Google seems to be facing a trust problem here that its competitors don't, due to its history of shutting down popular services, even those that were being used internally and even those that it had been recently hyping to the press. Due to this unusual context, perhaps it would help if Google were to increase this promise from 1 year to 10 years (or 5 years or 3 years).
Yep. Their trust problem is also very well earned both from the APIs they've killed/changed and from the long list of Google products in the graveyard.
Also have killed APIs/Products that are extremely difficult to transition from with short notice.
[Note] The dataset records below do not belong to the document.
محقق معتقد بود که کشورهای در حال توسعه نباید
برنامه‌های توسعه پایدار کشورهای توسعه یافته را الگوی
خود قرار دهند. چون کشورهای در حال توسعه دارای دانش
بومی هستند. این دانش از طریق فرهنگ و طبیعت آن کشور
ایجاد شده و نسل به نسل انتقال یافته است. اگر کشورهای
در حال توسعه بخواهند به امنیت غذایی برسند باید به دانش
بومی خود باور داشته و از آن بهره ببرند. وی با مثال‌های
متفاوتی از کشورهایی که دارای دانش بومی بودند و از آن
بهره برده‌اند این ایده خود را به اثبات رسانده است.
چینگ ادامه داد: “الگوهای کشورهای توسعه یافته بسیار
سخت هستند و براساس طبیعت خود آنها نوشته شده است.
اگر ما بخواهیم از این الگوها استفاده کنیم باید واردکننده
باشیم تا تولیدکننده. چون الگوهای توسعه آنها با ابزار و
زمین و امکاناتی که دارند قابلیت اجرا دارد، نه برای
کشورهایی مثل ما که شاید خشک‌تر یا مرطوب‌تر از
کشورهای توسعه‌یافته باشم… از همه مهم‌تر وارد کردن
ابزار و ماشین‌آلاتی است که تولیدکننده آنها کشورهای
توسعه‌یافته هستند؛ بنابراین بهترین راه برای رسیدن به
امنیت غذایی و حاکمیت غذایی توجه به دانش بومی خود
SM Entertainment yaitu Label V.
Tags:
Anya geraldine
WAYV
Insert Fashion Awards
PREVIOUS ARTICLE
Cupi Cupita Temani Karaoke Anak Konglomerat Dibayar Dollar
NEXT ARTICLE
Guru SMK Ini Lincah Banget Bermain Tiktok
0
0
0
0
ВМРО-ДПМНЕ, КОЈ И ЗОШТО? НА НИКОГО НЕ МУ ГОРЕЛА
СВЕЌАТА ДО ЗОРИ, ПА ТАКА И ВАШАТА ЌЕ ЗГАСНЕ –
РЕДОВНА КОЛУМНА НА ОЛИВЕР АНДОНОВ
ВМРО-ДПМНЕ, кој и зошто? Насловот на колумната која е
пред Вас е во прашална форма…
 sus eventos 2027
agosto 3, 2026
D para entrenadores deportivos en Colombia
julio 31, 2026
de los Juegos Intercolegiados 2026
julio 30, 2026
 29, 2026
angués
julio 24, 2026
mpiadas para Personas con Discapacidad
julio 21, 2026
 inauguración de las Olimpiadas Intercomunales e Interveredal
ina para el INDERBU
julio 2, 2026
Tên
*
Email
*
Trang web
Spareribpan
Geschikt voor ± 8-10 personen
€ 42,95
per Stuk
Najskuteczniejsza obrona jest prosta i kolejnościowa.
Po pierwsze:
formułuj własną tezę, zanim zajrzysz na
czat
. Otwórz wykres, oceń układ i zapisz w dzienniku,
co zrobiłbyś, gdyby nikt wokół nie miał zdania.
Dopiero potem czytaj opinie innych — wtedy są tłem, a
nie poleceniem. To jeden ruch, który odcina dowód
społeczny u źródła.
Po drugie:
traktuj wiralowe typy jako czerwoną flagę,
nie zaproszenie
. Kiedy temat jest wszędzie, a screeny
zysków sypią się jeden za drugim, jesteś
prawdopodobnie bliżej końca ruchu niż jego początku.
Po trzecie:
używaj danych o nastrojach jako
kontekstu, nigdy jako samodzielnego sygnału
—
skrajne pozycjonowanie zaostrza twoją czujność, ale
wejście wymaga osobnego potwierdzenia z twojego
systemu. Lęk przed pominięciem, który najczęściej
For example, they gave ~4 months for the Google Wallet for the web transition, and no data portability for businesses with users on subscriptions.
Stripe, for example, has a data portability clause that allows you to move card data to another payments processor that meets some compliance standards.
Regardless of if you get 4 months notice or 1 year notice you still have to do the work to migrate and you're still stuck with the sunk cost of investing in/learning a doomed platform.
That's why I wouldn't build a business on Google, because they have a long history of killing things when they aren't wildly profitable/successful. A $10m/yr profit product is considered a distraction of valuable engineer time unless it has some ulterior goal for the company.
And I'm not saying they should change -- they do what's right for them. One engineer working on some distraction project could instead be moved to ads quality and end up making a change worth anywhere from hundreds of millions/yr to billions.
That's one of the few examples that hasn't burned developer trust. But it's still not a shining example -- there were times of price changes and rate limit changes.